◆ What to do ◆
Could you render the stretch of entries from the line containing "Rok produkcji" through the line containing "댓글은 자신을 나타내는 '얼굴'입니다. *^^*" as a Markdown table with columns Row and Text, one line per row, skipping blank lines and leaving the pictures out?

(Gathered data)
┌──

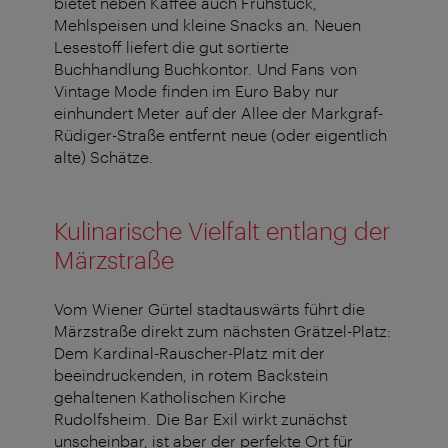
bietet neben Kaffee auch Frühstück,
Mehlspeisen und kleine Snacks an. Neuen
Lesestoff liefert die gut sortierte
Buchhandlung Buchkontor. Und Fans von
Vintage Mode finden im Euro Baby nur
einhundert Meter auf der Allee der Markgraf-
Rüdiger-Straße entfernt neue (oder eigentlich
alte) Schätze.
Kulinarische Vielfalt entlang der
Märzstraße
Vom Wiener Gürtel stadtauswärts führt die
Märzstraße direkt zum nächsten Grätzel-Platz:
Dem Kardinal-Rauscher-Platz mit der
beeindruckenden, in rotem Backstein
gehaltenen Katholischen Kirche
Rudolfsheim. Die Bar Exil wirkt zunächst
unscheinbar, ist aber der perfekte Ort für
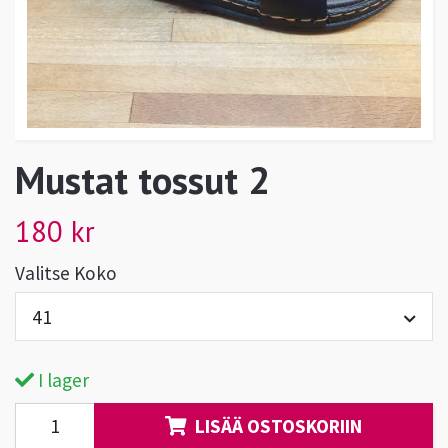
Mustat tossut 2
180 kr
Valitse Koko
41
I lager
LISÄÄ OSTOSKORIIN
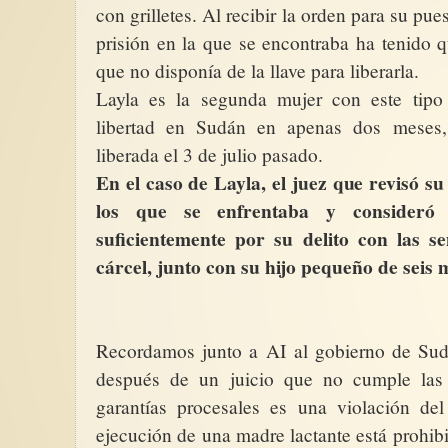
con grilletes. Al recibir la orden para su pues
prisión en la que se encontraba ha tenido 
que no disponía de la llave para liberarla.
Layla es la segunda mujer con este tip
libertad en Sudán en apenas dos meses, 
liberada el 3 de julio pasado.
En el caso de Layla, el juez que revisó su
los que se enfrentaba y consideró
suficientemente por su delito con las 
cárcel, junto con su hijo pequeño de seis 
Recordamos junto a
AI
al gobierno de Sud
después de un juicio que no cumple las 
garantías procesales es una violación de
ejecución de una madre lactante está prohibi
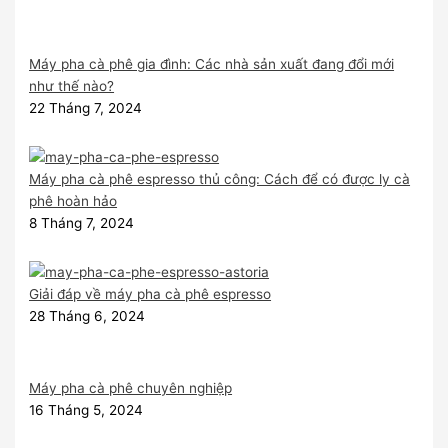
Máy pha cà phê gia đình: Các nhà sản xuất đang đổi mới
như thế nào?
22 Tháng 7, 2024
Máy pha cà phê espresso thủ công: Cách để có được ly cà
phê hoàn hảo
8 Tháng 7, 2024
Giải đáp về máy pha cà phê espresso
28 Tháng 6, 2024
Máy pha cà phê chuyên nghiệp
16 Tháng 5, 2024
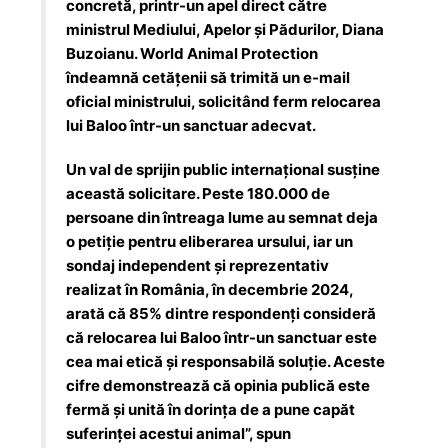
concretă, printr-un apel direct către
ministrul Mediului, Apelor și Pădurilor, Diana
Buzoianu. World Animal Protection
îndeamnă cetățenii să trimită un e-mail
oficial ministrului, solicitând ferm relocarea
lui Baloo într-un sanctuar adecvat.
Un val de sprijin public internațional susține
această solicitare. Peste 180.000 de
persoane din întreaga lume au semnat deja
o petiție pentru eliberarea ursului, iar un
sondaj independent și reprezentativ
realizat în România, în decembrie 2024,
arată că 85% dintre respondenți consideră
că relocarea lui Baloo într-un sanctuar este
cea mai etică și responsabilă soluție. Aceste
cifre demonstrează că opinia publică este
fermă și unită în dorința de a pune capăt
suferinței acestui animal”, spun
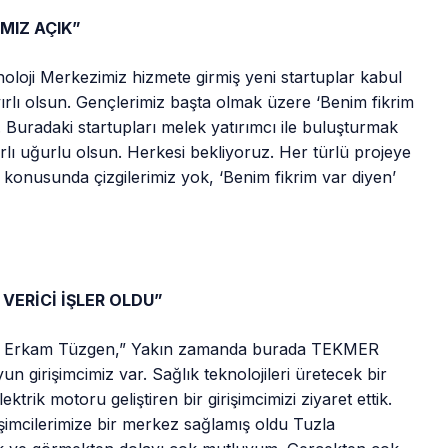
MIZ AÇIK”
noloji Merkezimiz hizmete girmiş yeni startuplar kabul
rlı olsun. Gençlerimiz başta olmak üzere ‘Benim fikrim
. Buradaki startupları melek yatırımcı ile buluşturmak
rlı uğurlu olsun. Herkesi bekliyoruz. Her türlü projeye
ar konusunda çizgilerimiz yok, ‘Benim fikrim var diyen’
VERİCİ İŞLER OLDU”
 Dr. Erkam Tüzgen,” Yakın zamanda burada TEKMER
Oyun girişimcimiz var. Sağlık teknolojileri üretecek bir
elektrik motoru geliştiren bir girişimcimizi ziyaret ettik.
irişimcilerimize bir merkez sağlamış oldu Tuzla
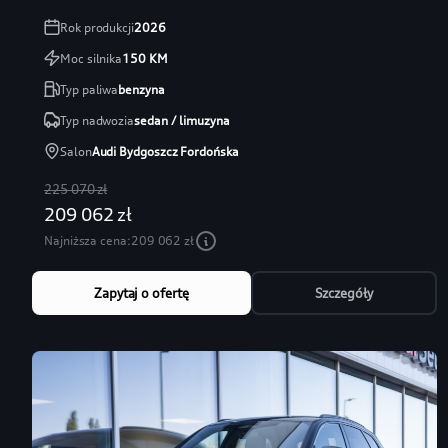
Rok produkcji
2026
Moc silnika
150
KM
Typ paliwa
benzyna
Typ nadwozia
sedan / limuzyna
Salon
Audi Bydgoszcz Fordońska
225 070 zł
209 062 zł
Najniższa cena:
209 062 zł
Zapytaj o ofertę
Szczegóły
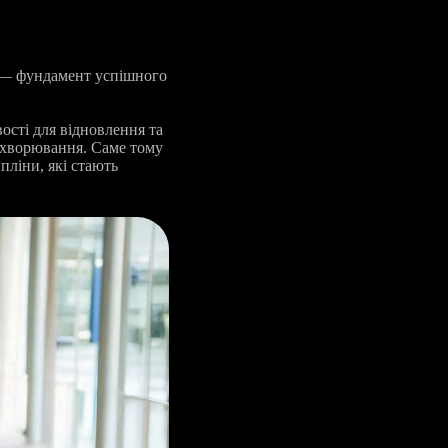
а — фундамент успішного
ості для відновлення та
захворювання. Саме тому
ліни, які стають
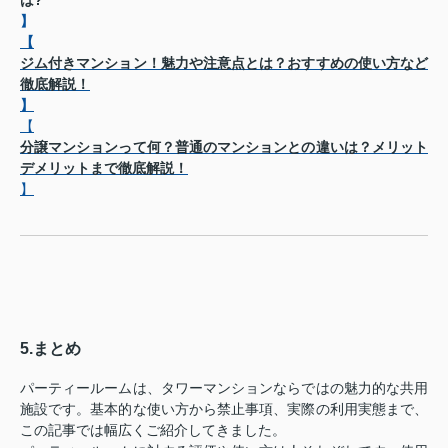
】
【
ジム付きマンション！魅力や注意点とは？おすすめの使い方など
徹底解説！
】
【
分譲マンションって何？普通のマンションとの違いは？メリット
デメリットまで徹底解説！
】
5.まとめ
パーティールームは、タワーマンションならではの魅力的な共用
施設です。基本的な使い方から禁止事項、実際の利用実態まで、
この記事では幅広くご紹介してきました。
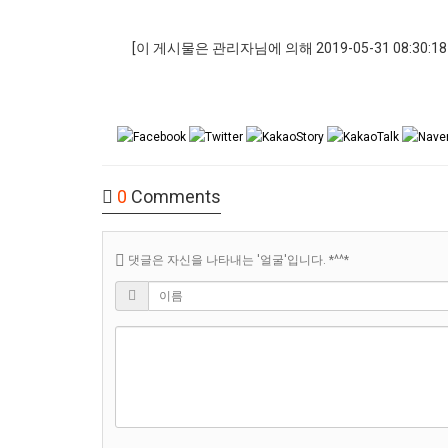
[이 게시물은 관리자님에 의해 2019-05-31 08:30
0
Comments
댓글은 자신을 나타내는 '얼굴'입니다. *^^*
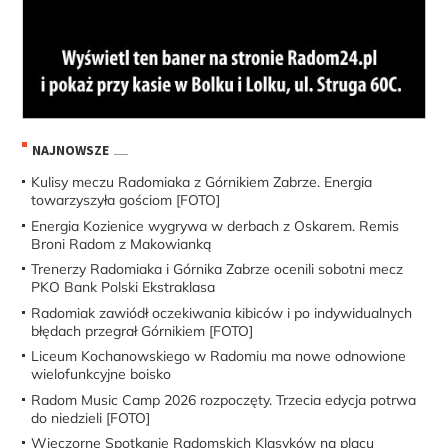
NAJNOWSZE
Kulisy meczu Radomiaka z Górnikiem Zabrze. Energia
towarzyszyła gościom [FOTO]
Energia Kozienice wygrywa w derbach z Oskarem. Remis
Broni Radom z Makowianką
Trenerzy Radomiaka i Górnika Zabrze ocenili sobotni mecz
PKO Bank Polski Ekstraklasa
Radomiak zawiódł oczekiwania kibiców i po indywidualnych
błędach przegrał Górnikiem [FOTO]
Liceum Kochanowskiego w Radomiu ma nowe odnowione
wielofunkcyjne boisko
Radom Music Camp 2026 rozpoczęty. Trzecia edycja potrwa
do niedzieli [FOTO]
Wieczorne Spotkanie Radomskich Klasyków na placu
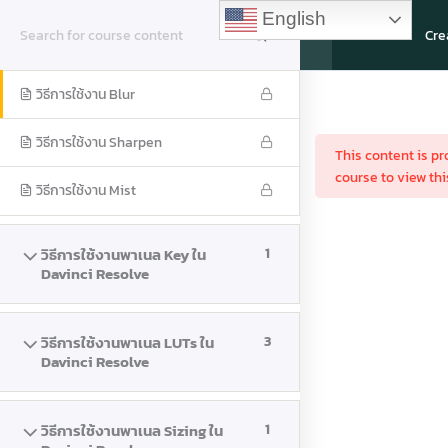
Skip
Main
English
วิธีการใช้งานพาเนล Blur ใน
3
to
VDOPIC.com
Davinci Resolve
content
Menu
วิธีการใช้งาน Blur
Home
Courses
Course Online
วิธีการใช้งาน Sharpen
This content is p
course to view thi
Copyright © 2026
VDOPIC.com
| Powered by BIZBUDDY1.com
วิธีการใช้งาน Mist
HOME
TERMS OF SERVICE
MONEY TRANSFER
BLOG
วิธีการใช้งานพาเนล Key ใน
1
Davinci Resolve
วิธีการใช้งานพาเนล LUTs ใน
3
Davinci Resolve
วิธีการใช้งานพาเนล Sizing ใน
1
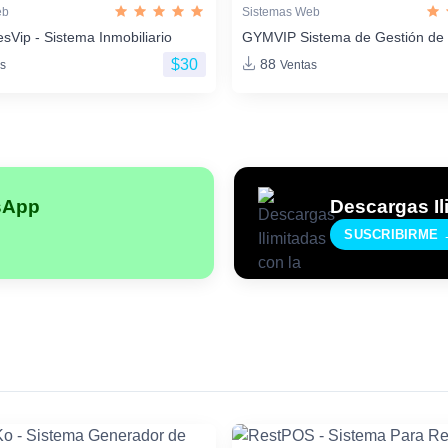
eb
Sistemas Web
sVip - Sistema Inmobiliario
GYMVIP Sistema de Gestión de
$30
88
s
Ventas
sApp
Descargas Il
SUSCRIBIRME 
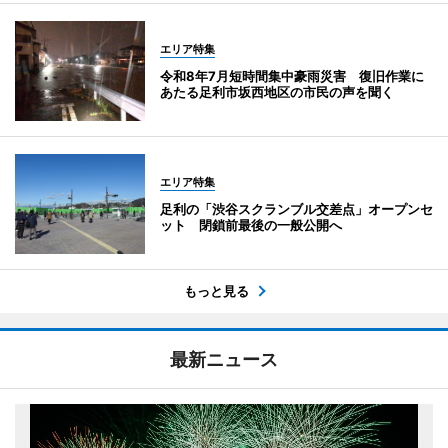
エリア特集
令和8年7月短時間集中豪雨災害 復旧作業に
あたる足利市坂西地区の市民の声を聞く
エリア特集
足利の「渋谷スクランブル交差点」オープンセ
ット 閉鎖前最後の一般公開へ
もっと見る
最新ニュース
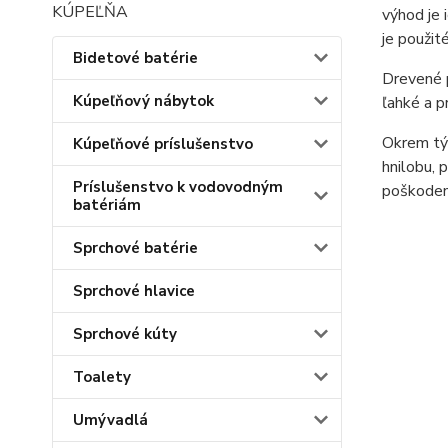
KÚPEĽŇA
výhod je 
je použité
Bidetové batérie
Drevené p
Kúpeľňový nábytok
ľahké a p
Okrem týc
Kúpeľňové príslušenstvo
hnilobu, 
Príslušenstvo k vodovodným
poškodeni
batériám
Sprchové batérie
Sprchové hlavice
Sprchové kúty
Toalety
Umývadlá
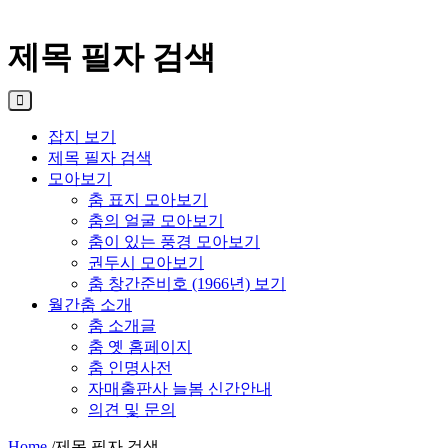
제목 필자 검색
잡지 보기
제목 필자 검색
모아보기
춤 표지 모아보기
춤의 얼굴 모아보기
춤이 있는 풍경 모아보기
권두시 모아보기
춤 창간준비호 (1966년) 보기
월간춤 소개
춤 소개글
춤 옛 홈페이지
춤 인명사전
자매출판사 늘봄 신간안내
의견 및 문의
Home
/
제목 필자 검색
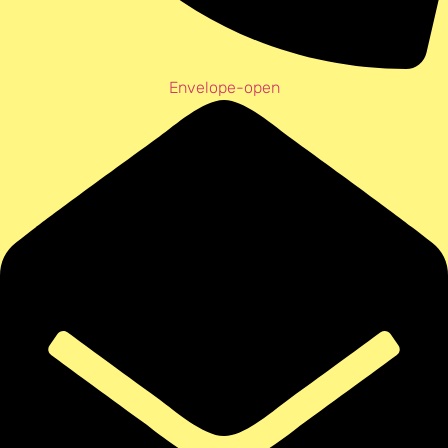
Envelope-open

└──

◆ Task result ◆
| Row | Text |
|---|---|
| 1 | Rok produkcji |
| 2 | 2026 |
| 3 | Moc silnika |
| 4 | 150 |
| 5 | KM |
| 6 | Typ paliwa |
| 7 | benzyna |
| 8 | Typ nadwozia |
| 9 | sedan / limuzyna |
| 10 | Salon |
| 11 | Audi Bydgoszcz Fordońska |
| 12 | 225 070 zł |
| 13 | 209 062 zł |
| 14 | Najniższa cena: |
| 15 | 209 062 zł |
| 16 | Zapytaj o ofertę |
| 17 | Szczegóły |
| 18 | а — фундамент успішного |
| 19 | ості для відновлення та |
| 20 | захворювання. Саме тому |
| 21 | ліни, які стають |
| 22 | 】 |
| 23 | 【 |
| 24 | ジム付きマンション！魅力や注意点とは？おすすめの使い方など |
| 25 | 徹底解説！ |
| 26 | 】 |
| 27 | 【 |
| 28 | 分譲マンションって何？普通のマンションとの違いは？メリット |
| 29 | デメリットまで徹底解説！ |
| 30 | 】 |
| 31 | 5.まとめ |
| 32 | パーティールームは、タワーマンションならではの魅力的な共用 |
| 33 | 施設です。基本的な使い方から禁止事項、実際の利用実態まで、 |
| 34 | この記事では幅広くご紹介してきました。 |
| 35 | [이 게시물은 관리자님에 의해 2019-05-31 08:30 |
| 36 | 0 |
| 37 | Comments |
| 38 | 댓글은 자신을 나타내는 '얼굴'입니다. *^^* |